Focus on suicide: Frugal innovation fights India’s high suicide burden
November / December 2018 | Volume 17, Number 6
© 2012 Srikrishna Sulgodu Ramachandra,
courtesy of Photoshare
A billboard in India warns of the dangers
of poisoning.
By Karin Zeitvogel
Suicide in India is as complex as it is tragic and preventable. One in three suicides in the world happens in India, where the suicide death rate in women was more than double the global average in 2016 and suicide was the leading cause of death for 15- to 39-year-olds. Stigma and the fact that attempting suicide was a criminal offense in India until 2017 have made it difficult to obtain reliable data about the extent of the problem.
Indian government statistics put the country’s suicide rate at 11 per 100,000, but the WHO estimates the burden is nearly double that.
Improving data-gathering was the necessary first task for Indian researchers after they were awarded a large grant for suicide prevention research and capacity building by the NIH’s National Institute of Mental Health (NIMH) in 2017. An extrapolation of initial data gathered by the scientists at the Indian Law Society’s Center for Mental Health Law and Policy indicates that the annual rate of suicide in India could be up to 40 per 100,000, much higher than the government figures, said Dr. Soumitra Pathare, the lead investigator on the project.

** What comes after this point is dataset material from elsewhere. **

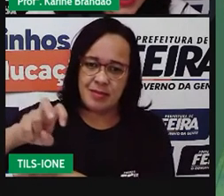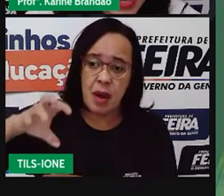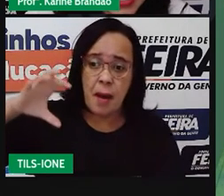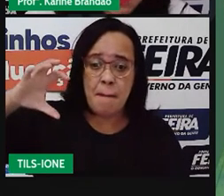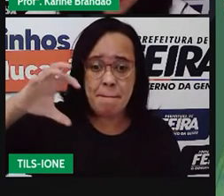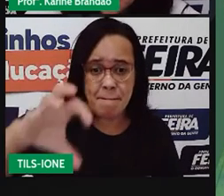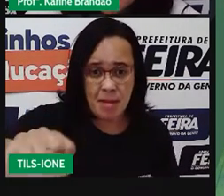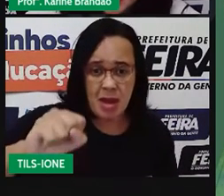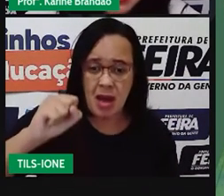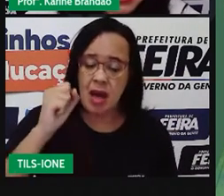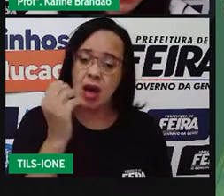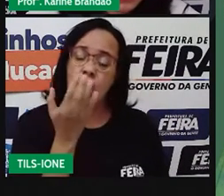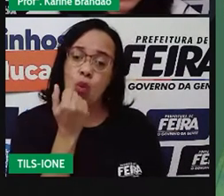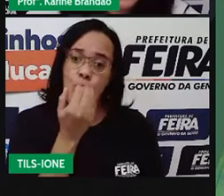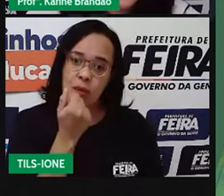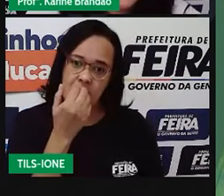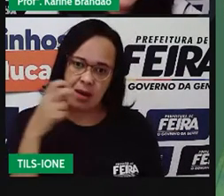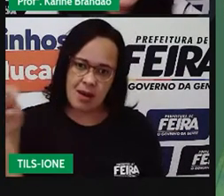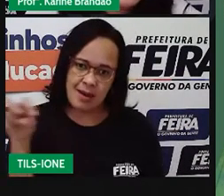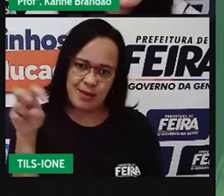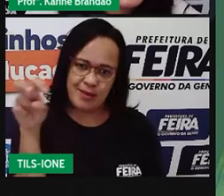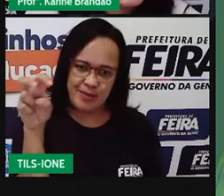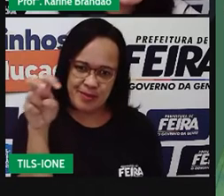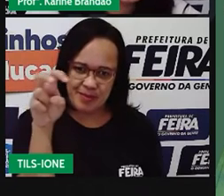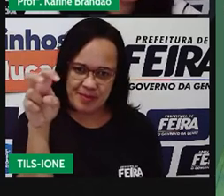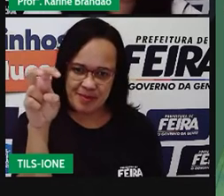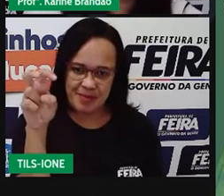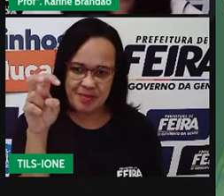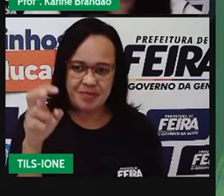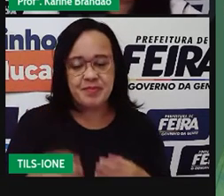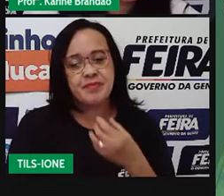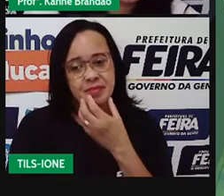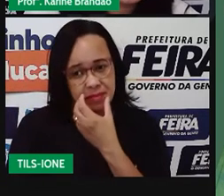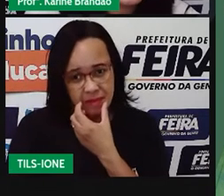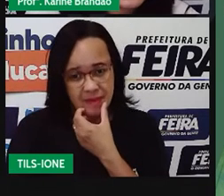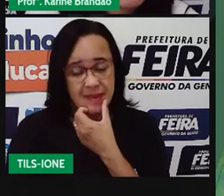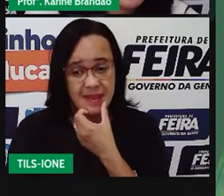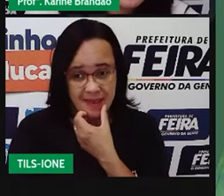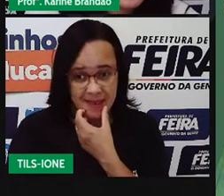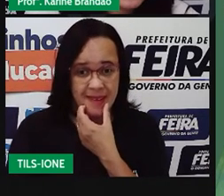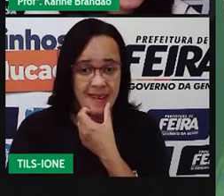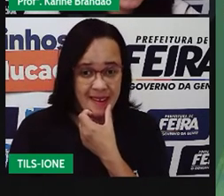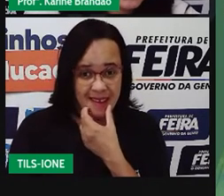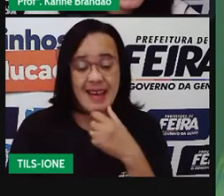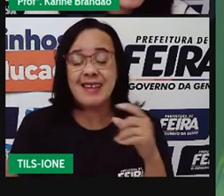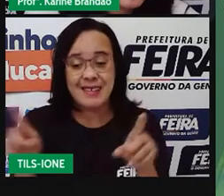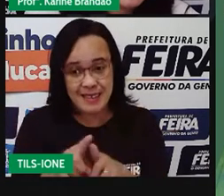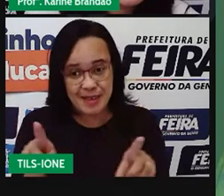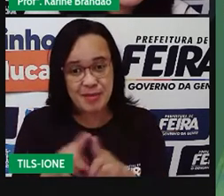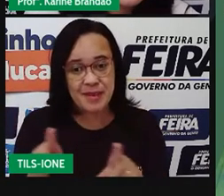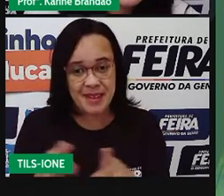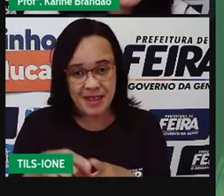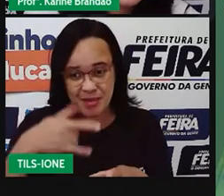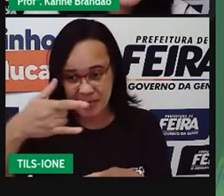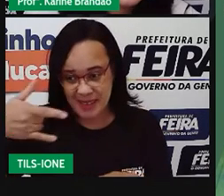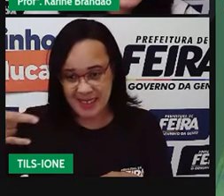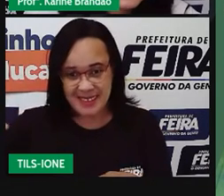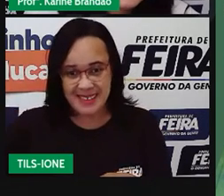dessa prisa. E a mesma coisa a gente vê no filme procurando o mimo. Olha só.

Alongside improving data on suicide, the NIMH-supported project led by Pathare will train implementation researchers, roll out culturally appropriate suicide prevention interventions, and make policy recommendations. In Gujarat state, where nearly three-quarters of the population of 2 million live in rural areas, the researchers are studying ways to restrict access to pesticides, which are involved in around a third of suicides in India. Village officials are being asked to install storage boxes for pesticides in local council offices, where trained on-site managers will “identify people who look distressed when they come to take the pesticide,” explained Pathare. Local farmers would only be able to access the storage lockers during specific hours in the morning and evening, reducing the likelihood of someone “impulsively swallowing pesticide stored in their home after an argument in the middle of the night,” he added. Almost half of suicides in India are unplanned.
A small-scale study, funded by the WHO, was conducted in four villages in southern India in 2013 and found that attempted and completed suicides fell sharply in two villages where pesticide lockboxes were installed. In villages with no storage facility for pesticides, the number of completed suicides went up during the study.
Another intervention on the NIMH-supported project will teach 14- to 16-year-olds to recognize the warning signs of suicide in their peers. In trials in 14 European countries, the Youth Aware of Mental Health (YAM) program reduced suicide ideation in young people. YAM is being adapted for an Indian context and will be rolled out in schools in Gujarat. Together, YAM and the pesticide locker trials are expected to impact around 200,000 people.
Capacity building is the third prong of the ambitious project. Community health workers are being trained to identify people at high risk for suicide and get those patients on the right care pathway. Pathare and his team will follow up with the health workers to see if the training they were given improved identification and referral rates. Separately, a fellowship is being created to train implementation scientists - essential, says Pathare, to ensuring that evidence-based interventions are scalable.
“This project takes a holistic approach to suicide prevention, looking outside the healthcare system and using ‘frugal innovation’ to reduce India’s high suicide burden,” said Pathare. “The health sector may bear the burden of suicide and suicide attempts, but prevention can happen very cost-effectively in schools and communities, on the internet and through the media. India is a hub for frugal innovation and if what we’re doing in Gujarat works, Indian innovation could be easily translated and applied in American communities, especially rural areas with poor access to mental health care and low-resource inner-cities.”